There is always considerable interest in the cost of spills, not least after major incidents when the attention of politicians, regulators and the media are focused on the potentially high costs of such events and the possibility that claimants may not be fully compensated.
In 2001 recognition of the problems that can be caused by spills of oil when carried as fuel by non-tankers, led to the adoption of the International Convention on Civil Liability for Bunker Oil Pollution Damage, which entered into force on 21 November 2008.
A convention for dealing with compensation for accidents involving hazardous and noxious substances, such as chemicals, was adopted in 1996. The International Convention on Liability and Compensation for Damage in Connection with the Carriage of Hazardous and Noxious Substances by Sea (HNS Convention) has yet to enter into force.
Until the HNS Convention comes into force, cases of chemical pollution fall within the scope of the 1976 International Convention on the Limitation of Liability for Maritime Claims (LLMC) and its 1996 Protocol.
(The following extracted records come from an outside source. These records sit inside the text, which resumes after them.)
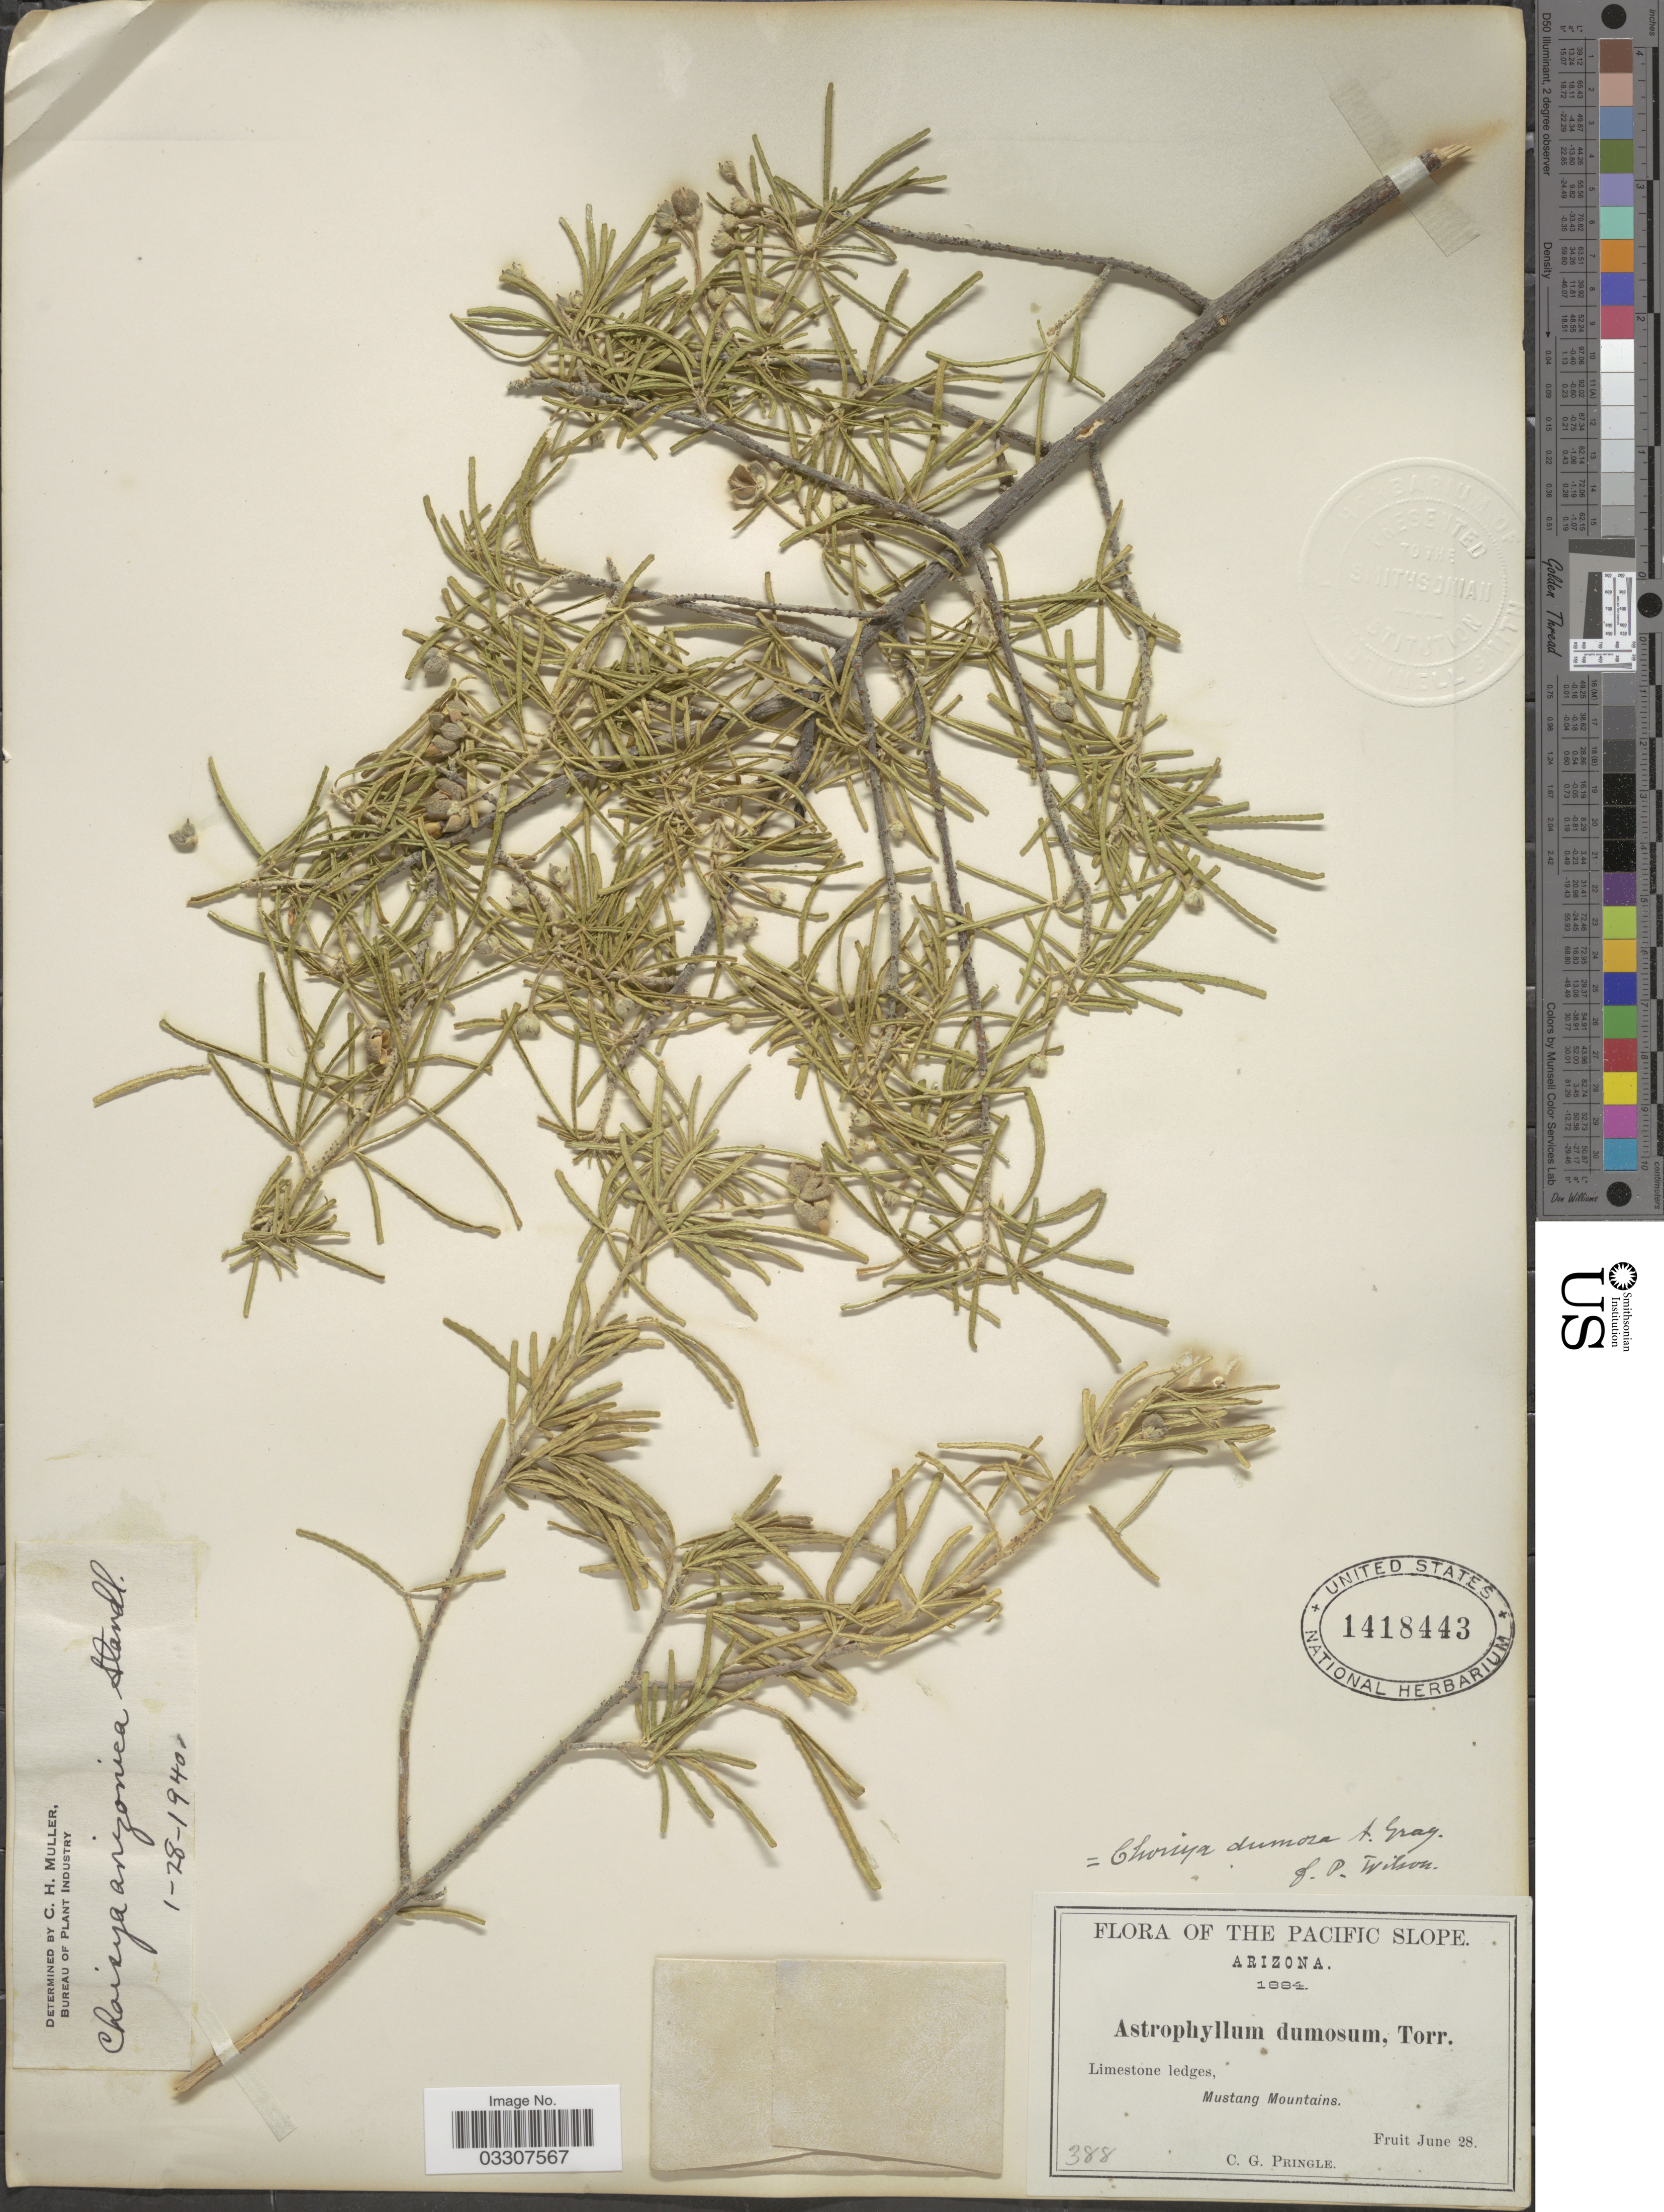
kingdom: Plantae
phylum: Tracheophyta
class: Magnoliopsida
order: Sapindales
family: Rutaceae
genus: Choisya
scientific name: Choisya dumosa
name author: A. Gray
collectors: C. G. Pringle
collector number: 388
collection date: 1884-06-28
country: United States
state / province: Arizona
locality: The Pacific Slope. Mustang Mountains.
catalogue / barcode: US 1418443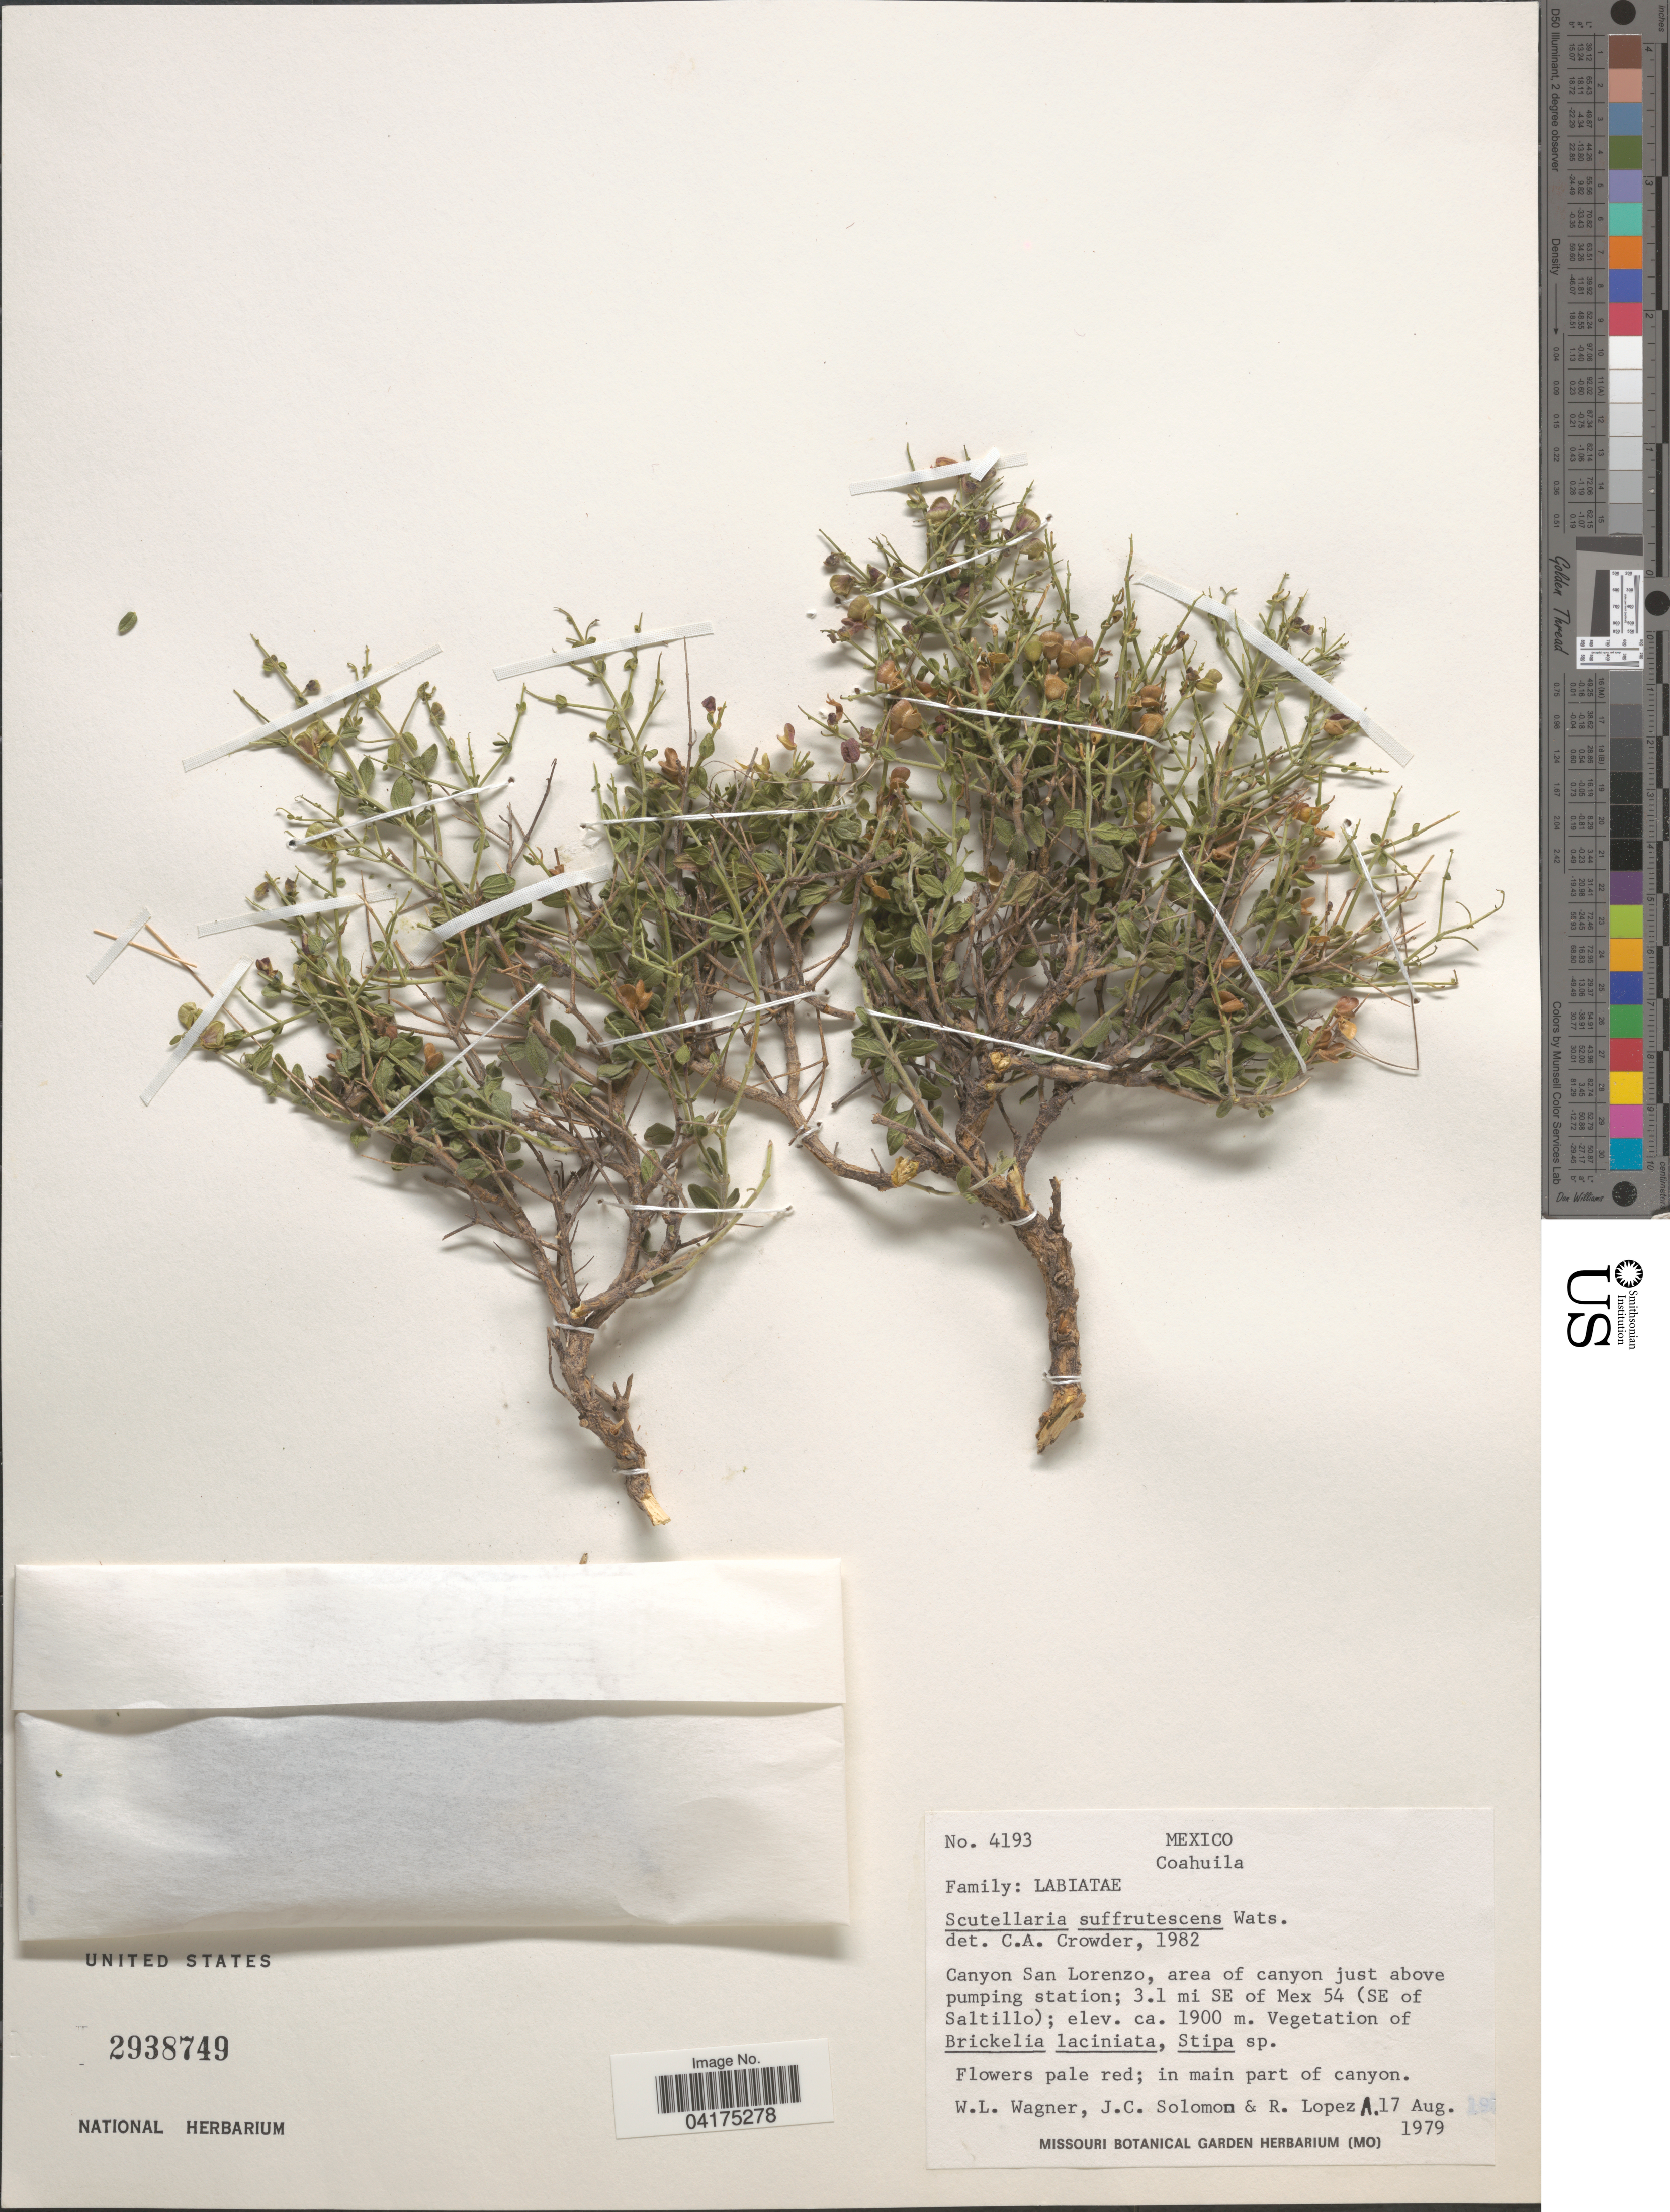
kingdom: Plantae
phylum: Tracheophyta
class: Magnoliopsida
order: Lamiales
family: Lamiaceae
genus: Scutellaria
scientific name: Scutellaria suffrutescens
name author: S. Watson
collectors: W. L. Wagner, J. C. Solomon & R. Lopez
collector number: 4193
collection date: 1979-08-17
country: Mexico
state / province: Coahuila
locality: Canyon San Lorenzo, area of canyon just above pumping station; 3.1 mi SE of Mex 54 (SE of Saltillo).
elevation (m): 1900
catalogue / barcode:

Under LLMC, claims are subject to limitation of liability depending to the tonnage of the vessel and are split into two categories (loss of life/personal injury and property claims). One of the driving forces behind the adoption of the HNS Convention was a general concern that the liability limits prescribed by the LLMC regime would be insufficient to cope with the magnitude of claims generated by a serious chemical incident.
Some countries which have not ratified the international compensation conventions have their own domestic legislation for compensating those affected by spills of oil and other substances from ships. Some of these may be highly specific, such as the Oil Pollution Act of 1990 in the USA, whereas other countries may rely on broader laws originally developed for other purposes.
Other conventions with relevance to marine pollution include the International Convention for the Prevention of Pollution from Ships, 1973, as amended by the Protocol of 1978 (MARPOL), the International Convention on Oil Pollution Preparedness, Response and Cooperation, 1990 (OPRC 90) and its HNS Protocol and the Nairobi Convention on Wreck Removal.